▶ _The task_: Using the data that follows, return exactly the lines from the one that contains "Figure 22. Failure" through the one that contains "FIGURE 11 |", ends included.

[Data excerpts]
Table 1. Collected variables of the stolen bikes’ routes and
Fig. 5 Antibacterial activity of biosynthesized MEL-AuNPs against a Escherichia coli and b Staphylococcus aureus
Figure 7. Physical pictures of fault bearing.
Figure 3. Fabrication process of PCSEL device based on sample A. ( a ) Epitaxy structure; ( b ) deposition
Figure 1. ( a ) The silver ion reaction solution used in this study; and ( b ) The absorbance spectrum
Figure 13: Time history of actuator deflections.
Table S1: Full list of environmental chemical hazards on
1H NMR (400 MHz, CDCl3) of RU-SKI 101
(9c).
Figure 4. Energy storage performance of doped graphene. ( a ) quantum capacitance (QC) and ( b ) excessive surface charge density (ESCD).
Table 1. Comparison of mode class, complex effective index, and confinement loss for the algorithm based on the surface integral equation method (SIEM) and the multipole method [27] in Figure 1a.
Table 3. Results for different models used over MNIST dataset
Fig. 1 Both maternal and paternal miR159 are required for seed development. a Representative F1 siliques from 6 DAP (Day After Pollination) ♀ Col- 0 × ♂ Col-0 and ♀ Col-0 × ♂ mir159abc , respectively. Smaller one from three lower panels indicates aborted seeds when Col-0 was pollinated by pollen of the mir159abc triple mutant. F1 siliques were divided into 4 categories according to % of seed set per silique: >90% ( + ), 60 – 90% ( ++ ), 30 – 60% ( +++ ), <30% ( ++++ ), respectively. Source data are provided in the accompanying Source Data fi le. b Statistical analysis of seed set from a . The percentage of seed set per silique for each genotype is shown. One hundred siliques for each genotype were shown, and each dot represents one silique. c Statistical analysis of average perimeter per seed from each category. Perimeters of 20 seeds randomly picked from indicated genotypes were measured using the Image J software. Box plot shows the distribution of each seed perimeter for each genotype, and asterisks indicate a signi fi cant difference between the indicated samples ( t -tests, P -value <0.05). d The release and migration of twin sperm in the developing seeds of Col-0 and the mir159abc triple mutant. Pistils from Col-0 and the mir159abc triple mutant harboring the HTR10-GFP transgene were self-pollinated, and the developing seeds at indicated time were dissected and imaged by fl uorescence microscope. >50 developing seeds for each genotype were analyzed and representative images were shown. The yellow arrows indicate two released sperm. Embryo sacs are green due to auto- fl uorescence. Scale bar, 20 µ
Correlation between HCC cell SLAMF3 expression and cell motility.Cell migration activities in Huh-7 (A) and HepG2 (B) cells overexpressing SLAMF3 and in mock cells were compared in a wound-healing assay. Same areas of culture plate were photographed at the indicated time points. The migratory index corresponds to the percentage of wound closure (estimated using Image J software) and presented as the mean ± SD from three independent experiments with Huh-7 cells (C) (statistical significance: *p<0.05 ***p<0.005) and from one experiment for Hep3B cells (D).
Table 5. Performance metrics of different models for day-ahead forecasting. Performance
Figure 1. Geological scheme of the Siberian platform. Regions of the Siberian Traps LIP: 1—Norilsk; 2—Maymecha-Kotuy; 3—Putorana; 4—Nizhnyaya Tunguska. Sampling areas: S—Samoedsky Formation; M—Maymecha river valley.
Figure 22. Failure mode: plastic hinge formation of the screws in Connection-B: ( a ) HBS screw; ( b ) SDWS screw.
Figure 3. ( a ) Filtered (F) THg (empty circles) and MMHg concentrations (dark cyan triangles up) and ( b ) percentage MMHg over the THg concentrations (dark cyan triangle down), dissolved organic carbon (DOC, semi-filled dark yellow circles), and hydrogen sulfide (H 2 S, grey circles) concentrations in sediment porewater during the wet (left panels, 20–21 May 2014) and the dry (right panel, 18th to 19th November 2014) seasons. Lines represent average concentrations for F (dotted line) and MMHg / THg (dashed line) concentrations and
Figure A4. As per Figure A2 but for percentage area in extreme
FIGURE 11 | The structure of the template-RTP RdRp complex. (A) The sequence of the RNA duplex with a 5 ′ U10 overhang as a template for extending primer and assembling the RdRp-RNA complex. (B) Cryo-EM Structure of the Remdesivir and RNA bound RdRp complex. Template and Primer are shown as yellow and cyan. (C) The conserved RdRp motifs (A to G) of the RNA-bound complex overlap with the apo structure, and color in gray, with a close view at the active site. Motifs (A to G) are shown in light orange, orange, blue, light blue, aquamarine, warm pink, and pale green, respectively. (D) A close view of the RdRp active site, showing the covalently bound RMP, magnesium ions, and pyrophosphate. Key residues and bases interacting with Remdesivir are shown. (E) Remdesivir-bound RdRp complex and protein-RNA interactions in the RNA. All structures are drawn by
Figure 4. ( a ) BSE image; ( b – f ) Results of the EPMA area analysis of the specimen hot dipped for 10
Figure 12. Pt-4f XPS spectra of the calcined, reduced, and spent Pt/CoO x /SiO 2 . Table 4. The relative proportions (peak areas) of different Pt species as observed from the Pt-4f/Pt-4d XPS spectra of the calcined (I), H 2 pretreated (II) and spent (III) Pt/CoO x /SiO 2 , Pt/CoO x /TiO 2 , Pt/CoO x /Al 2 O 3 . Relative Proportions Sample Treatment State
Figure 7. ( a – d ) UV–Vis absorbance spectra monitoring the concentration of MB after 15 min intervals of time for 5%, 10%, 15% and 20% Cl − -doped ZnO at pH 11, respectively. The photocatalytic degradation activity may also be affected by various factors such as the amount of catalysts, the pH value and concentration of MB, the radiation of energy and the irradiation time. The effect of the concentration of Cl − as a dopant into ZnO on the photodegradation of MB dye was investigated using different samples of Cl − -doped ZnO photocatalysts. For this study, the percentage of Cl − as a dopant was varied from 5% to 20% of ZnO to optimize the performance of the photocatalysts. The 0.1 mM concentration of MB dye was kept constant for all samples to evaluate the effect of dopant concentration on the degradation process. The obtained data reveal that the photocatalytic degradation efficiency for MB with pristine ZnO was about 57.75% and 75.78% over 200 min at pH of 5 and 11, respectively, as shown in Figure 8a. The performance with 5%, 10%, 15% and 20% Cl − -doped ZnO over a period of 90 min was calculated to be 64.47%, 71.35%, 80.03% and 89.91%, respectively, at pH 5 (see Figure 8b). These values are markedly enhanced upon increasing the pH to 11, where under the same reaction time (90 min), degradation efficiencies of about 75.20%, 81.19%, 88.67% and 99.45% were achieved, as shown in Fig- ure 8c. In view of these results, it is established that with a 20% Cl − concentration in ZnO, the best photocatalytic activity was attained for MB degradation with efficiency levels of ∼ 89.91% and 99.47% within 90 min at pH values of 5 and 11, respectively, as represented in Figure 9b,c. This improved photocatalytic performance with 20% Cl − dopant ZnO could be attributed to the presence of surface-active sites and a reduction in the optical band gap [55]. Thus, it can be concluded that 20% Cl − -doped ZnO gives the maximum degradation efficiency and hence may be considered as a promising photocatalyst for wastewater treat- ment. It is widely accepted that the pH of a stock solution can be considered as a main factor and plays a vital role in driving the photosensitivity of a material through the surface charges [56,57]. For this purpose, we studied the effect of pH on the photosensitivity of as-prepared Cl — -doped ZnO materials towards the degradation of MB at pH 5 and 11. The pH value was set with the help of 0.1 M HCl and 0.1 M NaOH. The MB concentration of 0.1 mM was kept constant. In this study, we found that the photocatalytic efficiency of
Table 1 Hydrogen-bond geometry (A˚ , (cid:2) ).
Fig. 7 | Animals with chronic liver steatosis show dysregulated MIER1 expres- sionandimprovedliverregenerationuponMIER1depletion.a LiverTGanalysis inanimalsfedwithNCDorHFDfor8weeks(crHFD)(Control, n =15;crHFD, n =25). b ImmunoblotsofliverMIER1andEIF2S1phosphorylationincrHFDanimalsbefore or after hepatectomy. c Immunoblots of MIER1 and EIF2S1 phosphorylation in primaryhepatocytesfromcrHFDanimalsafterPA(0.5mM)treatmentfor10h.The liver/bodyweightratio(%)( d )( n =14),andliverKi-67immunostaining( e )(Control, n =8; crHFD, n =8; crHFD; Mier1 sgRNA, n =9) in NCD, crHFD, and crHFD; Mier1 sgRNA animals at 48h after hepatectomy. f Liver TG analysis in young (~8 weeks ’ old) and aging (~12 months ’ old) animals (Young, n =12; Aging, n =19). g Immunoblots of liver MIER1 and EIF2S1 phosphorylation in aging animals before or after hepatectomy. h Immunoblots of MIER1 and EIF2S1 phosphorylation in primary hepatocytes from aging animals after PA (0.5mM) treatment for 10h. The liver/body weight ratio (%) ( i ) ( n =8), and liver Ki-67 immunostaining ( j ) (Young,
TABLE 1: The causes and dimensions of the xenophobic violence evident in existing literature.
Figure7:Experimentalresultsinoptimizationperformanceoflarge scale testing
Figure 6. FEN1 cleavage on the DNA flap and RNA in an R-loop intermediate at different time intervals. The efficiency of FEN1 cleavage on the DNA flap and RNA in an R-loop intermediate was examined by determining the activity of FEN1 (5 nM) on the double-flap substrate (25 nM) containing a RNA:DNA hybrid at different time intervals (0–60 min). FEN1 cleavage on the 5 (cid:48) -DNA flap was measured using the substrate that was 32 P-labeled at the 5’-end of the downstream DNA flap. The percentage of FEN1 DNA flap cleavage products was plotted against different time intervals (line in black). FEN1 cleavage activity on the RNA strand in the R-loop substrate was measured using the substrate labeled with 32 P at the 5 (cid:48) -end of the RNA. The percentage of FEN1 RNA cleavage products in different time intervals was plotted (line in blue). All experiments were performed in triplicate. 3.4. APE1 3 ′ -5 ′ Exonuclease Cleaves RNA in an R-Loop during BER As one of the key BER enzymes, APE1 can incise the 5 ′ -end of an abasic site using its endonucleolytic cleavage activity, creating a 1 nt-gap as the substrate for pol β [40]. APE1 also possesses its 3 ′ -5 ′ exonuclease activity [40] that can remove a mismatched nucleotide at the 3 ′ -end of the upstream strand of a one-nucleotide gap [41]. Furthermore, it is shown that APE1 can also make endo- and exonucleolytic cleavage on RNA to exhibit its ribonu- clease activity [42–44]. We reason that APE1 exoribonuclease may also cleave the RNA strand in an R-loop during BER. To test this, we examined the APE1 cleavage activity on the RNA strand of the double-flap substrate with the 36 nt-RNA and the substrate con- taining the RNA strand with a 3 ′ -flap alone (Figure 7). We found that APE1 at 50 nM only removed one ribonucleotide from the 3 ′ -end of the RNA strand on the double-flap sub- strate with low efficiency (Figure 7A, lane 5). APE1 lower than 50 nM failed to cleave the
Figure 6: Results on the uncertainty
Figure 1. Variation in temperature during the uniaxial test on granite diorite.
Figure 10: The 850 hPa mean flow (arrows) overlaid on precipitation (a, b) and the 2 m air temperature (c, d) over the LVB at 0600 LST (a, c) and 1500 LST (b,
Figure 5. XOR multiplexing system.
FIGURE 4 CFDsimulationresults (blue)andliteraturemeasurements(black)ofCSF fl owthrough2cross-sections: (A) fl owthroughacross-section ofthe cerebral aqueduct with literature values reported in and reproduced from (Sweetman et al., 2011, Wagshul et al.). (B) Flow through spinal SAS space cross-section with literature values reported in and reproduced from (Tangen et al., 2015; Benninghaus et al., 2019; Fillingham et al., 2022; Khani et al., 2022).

▶ _Answer box_:
Figure 22. Failure mode: plastic hinge formation of the screws in Connection-B: ( a ) HBS screw; ( b ) SDWS screw.
Figure 3. ( a ) Filtered (F) THg (empty circles) and MMHg concentrations (dark cyan triangles up) and ( b ) percentage MMHg over the THg concentrations (dark cyan triangle down), dissolved organic carbon (DOC, semi-filled dark yellow circles), and hydrogen sulfide (H 2 S, grey circles) concentrations in sediment porewater during the wet (left panels, 20–21 May 2014) and the dry (right panel, 18th to 19th November 2014) seasons. Lines represent average concentrations for F (dotted line) and MMHg / THg (dashed line) concentrations and
Figure A4. As per Figure A2 but for percentage area in extreme
FIGURE 11 | The structure of the template-RTP RdRp complex. (A) The sequence of the RNA duplex with a 5 ′ U10 overhang as a template for extending primer and assembling the RdRp-RNA complex. (B) Cryo-EM Structure of the Remdesivir and RNA bound RdRp complex. Template and Primer are shown as yellow and cyan. (C) The conserved RdRp motifs (A to G) of the RNA-bound complex overlap with the apo structure, and color in gray, with a close view at the active site. Motifs (A to G) are shown in light orange, orange, blue, light blue, aquamarine, warm pink, and pale green, respectively. (D) A close view of the RdRp active site, showing the covalently bound RMP, magnesium ions, and pyrophosphate. Key residues and bases interacting with Remdesivir are shown. (E) Remdesivir-bound RdRp complex and protein-RNA interactions in the RNA. All structures are drawn by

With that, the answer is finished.